When using a marketing automation tool like HubSpot, and with some savvy marketing strategies, companies can understand which types of prospects will likely become customers who will be profitable or those which support cash flow.
Where to Focus?
While it seems that most companies would want to focus on more profitable customers, there most likely needs to be a mix. The more profitable purchases may have a longer lead cycle. If a purchase is less profitable, it is imperative that there be as little human handholding in the process as possible.
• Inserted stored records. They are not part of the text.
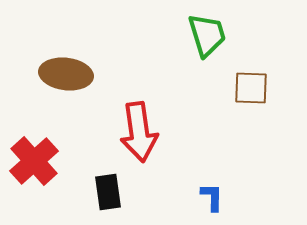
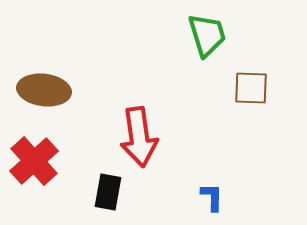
brown ellipse: moved 22 px left, 16 px down
red arrow: moved 5 px down
black rectangle: rotated 18 degrees clockwise
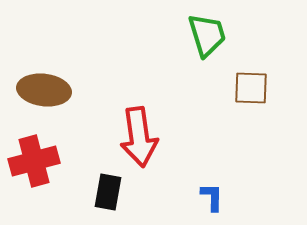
red cross: rotated 27 degrees clockwise
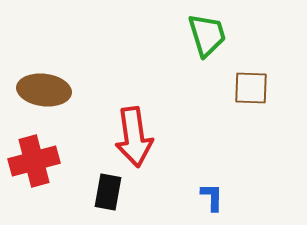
red arrow: moved 5 px left
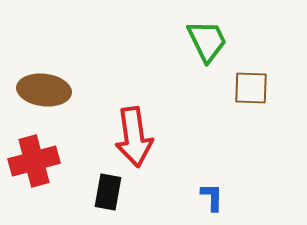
green trapezoid: moved 6 px down; rotated 9 degrees counterclockwise
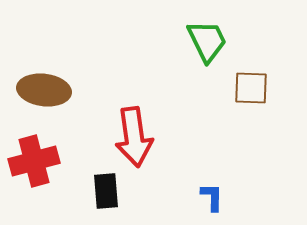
black rectangle: moved 2 px left, 1 px up; rotated 15 degrees counterclockwise
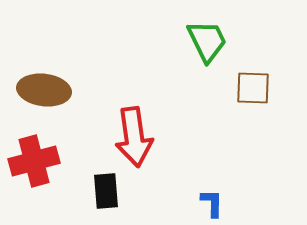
brown square: moved 2 px right
blue L-shape: moved 6 px down
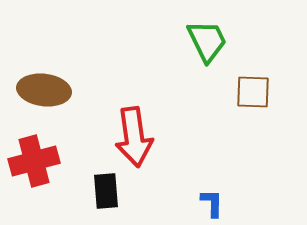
brown square: moved 4 px down
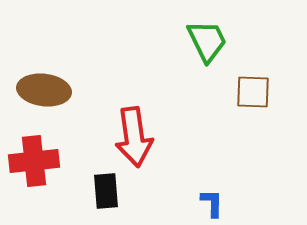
red cross: rotated 9 degrees clockwise
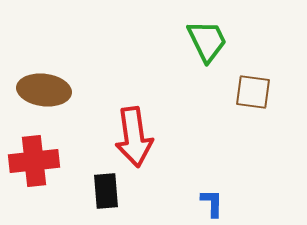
brown square: rotated 6 degrees clockwise
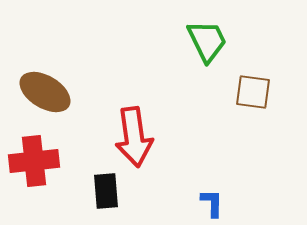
brown ellipse: moved 1 px right, 2 px down; rotated 24 degrees clockwise
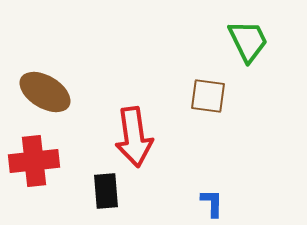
green trapezoid: moved 41 px right
brown square: moved 45 px left, 4 px down
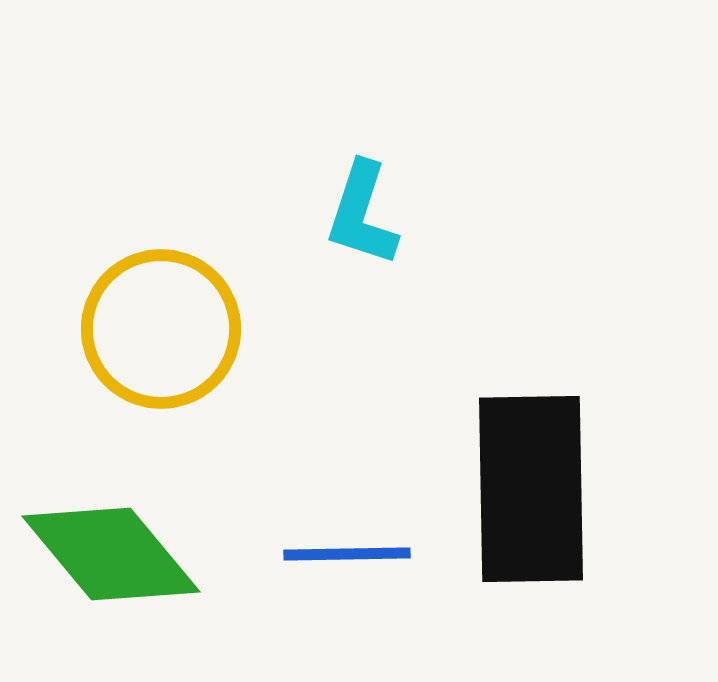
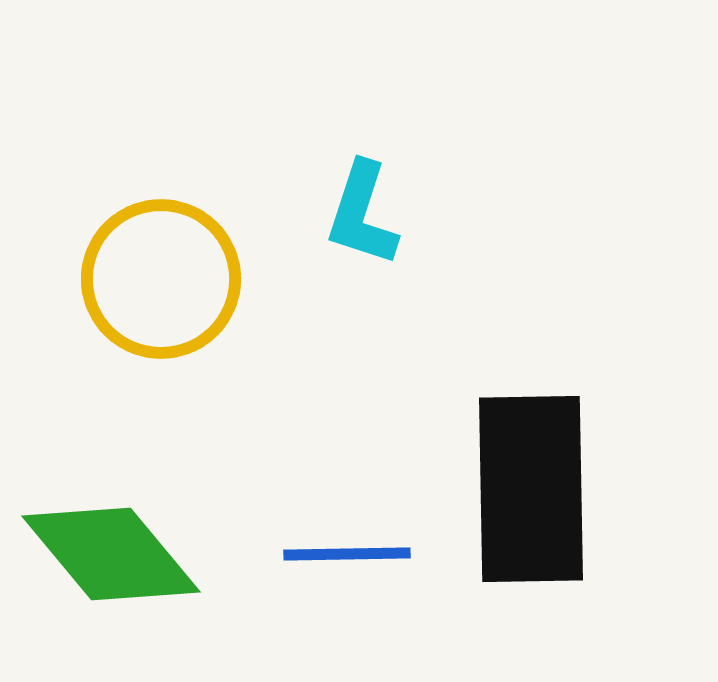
yellow circle: moved 50 px up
Make the selling, sale and servicing of the product of service as automated as possible.
If a company wisely focuses on fostering a healthy mix of profitable and cash flow focused business, and has a means of measuring it, then marketing will be able to steer budget and efforts towards one or the other as leadership advises.
Again, during the pandemic, those companies which knew what drove cash flow were able to pivot their efforts toward survival without as much risk. They knew which channels of marketing and which products or services drove what type of business, they had a sense of lead times to close, and could even use the additional market penetration to set the foundation for future, profitable growth.
While increased profits are the goal of every company, cash flow is critical to survival. Developing a means of automatically capturing which prospects become which types of leads which convert into which type of sale can make the difference between survival and extinction.
Marketing automation tools like HubSpot, plus a well-structured CRM with data shared among different departments, will allow the various parts of a company to understand the financial impact of different types of sales and to focus on the right mix of product development and promotion to ensure the viability of their company for years to come.